By Matt Lewis, Partner, KPMG in the UK
There are nearly five million of them in the UK and that figure continues to grow; they employ over 23 million people and deliver a combined turnover of £3.1 trillion, accounting for 99.9 percent of all private sector business. No wonder they have a week put aside to celebrate their achievements and focus on how to become even more successful.
I am talking, of course, about the Small and Medium Enterprise (SME) sector in the UK. This week it is Small Business Advice Week (#SBAW13).
Throughout the recession, the value and importance of the SME community to the UK economy has been highlighted. Many businesses struggled and continue to find times challenging, but it is a growing sector and one which, if nurtured and supported, could accelerate the turnaround in the British economy.
Despite a generally supportive environment in the UK by policy makers towards SMEs, there is still an overwhelming amount of red tape that small businesses have to face. Ever changing employment law, tax regulation, increasing focus on compliance and health and safety rules, can often side track business owners or small business management teams from the task of just getting on with their businesses and helping it to grow.
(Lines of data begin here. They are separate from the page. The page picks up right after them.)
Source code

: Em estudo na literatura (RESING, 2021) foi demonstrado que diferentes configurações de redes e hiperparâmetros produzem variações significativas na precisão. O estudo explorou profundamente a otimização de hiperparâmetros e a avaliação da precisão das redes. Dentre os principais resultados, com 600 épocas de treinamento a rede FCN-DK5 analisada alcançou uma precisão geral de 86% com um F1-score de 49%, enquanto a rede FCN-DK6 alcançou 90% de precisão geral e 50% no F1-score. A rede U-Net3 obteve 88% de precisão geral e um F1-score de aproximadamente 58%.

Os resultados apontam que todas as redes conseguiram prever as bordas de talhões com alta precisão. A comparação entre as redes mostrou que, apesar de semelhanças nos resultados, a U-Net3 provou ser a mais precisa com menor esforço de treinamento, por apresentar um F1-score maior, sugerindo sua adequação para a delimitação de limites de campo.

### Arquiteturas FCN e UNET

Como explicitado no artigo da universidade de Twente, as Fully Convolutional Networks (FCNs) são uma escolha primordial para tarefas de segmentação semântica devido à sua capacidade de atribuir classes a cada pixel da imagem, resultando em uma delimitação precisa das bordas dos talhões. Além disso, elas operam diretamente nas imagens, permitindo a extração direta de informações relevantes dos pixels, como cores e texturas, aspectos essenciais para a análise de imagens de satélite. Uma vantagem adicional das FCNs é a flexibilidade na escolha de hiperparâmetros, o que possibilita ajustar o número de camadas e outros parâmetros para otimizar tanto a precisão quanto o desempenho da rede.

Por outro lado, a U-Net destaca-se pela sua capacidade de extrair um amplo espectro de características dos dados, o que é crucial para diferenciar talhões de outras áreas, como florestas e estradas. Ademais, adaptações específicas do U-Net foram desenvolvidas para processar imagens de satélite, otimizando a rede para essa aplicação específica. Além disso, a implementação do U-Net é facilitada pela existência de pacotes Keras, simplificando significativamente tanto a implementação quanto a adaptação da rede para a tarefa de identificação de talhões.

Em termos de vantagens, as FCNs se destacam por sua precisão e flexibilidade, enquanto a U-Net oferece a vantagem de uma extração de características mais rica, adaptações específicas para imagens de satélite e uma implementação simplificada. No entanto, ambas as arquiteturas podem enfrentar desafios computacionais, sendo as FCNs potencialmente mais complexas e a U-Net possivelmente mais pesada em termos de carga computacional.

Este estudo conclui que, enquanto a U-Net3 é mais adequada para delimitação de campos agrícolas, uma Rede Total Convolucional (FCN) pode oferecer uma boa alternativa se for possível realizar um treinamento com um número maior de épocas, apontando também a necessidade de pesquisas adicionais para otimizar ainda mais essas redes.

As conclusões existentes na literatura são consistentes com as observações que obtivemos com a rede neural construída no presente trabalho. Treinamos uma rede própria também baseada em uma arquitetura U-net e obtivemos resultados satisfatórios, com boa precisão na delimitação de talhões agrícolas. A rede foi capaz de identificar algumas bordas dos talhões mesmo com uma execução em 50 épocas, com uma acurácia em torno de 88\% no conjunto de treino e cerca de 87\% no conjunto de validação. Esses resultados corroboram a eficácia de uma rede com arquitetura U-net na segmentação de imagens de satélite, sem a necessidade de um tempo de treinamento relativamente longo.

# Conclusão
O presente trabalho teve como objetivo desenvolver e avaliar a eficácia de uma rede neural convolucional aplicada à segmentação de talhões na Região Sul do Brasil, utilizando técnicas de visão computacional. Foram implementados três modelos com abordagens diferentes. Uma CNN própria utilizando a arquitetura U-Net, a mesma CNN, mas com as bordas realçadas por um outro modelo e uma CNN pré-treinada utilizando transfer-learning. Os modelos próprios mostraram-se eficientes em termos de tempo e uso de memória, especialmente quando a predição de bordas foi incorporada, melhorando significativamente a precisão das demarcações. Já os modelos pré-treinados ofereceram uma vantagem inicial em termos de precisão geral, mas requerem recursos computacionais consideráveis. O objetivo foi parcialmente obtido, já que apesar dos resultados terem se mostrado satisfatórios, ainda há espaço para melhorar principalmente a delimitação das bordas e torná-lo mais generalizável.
They are such an important part of our economy, the more some of these barriers can be removed, the more able the UK will be to fight its way back from recession.
The Federation of Small Business (FSB) has recently released the findings of its Procurement 2013 report, revealing the power of small businesses in the local economy. The research found that more money spent with a small firm is re-spent in the local area. In fact, the research concluded that 63p in each £1 (compared to 40p in each £1 spent with a larger business) goes back into the local area. The SME community is vital to local economies, creating jobs and supporting growth.
Many smaller businesses will be thinking about how they can achieve sustainable growth in a low-growth economy. Some will be looking at how they can recruit skilled staff and retain their best talent using a number of tax efficient incentives on offer to SMEs that aren’t available to the big boys; others will be looking at international plans and how they can make in-roads to the faster growing economies in the East, whilst many will be looking at the different funding routes available to them. Whatever the priority is, there are a host of organisations that can help SMEs to get the answers and support they need in order to move their businesses forward. I hope that this week not only highlights the value of the SME community to the UK, but that thousands of SMEs take the opportunity to get the answers they are looking for so that they can go on to grow their businesses and our global reputation for commerce.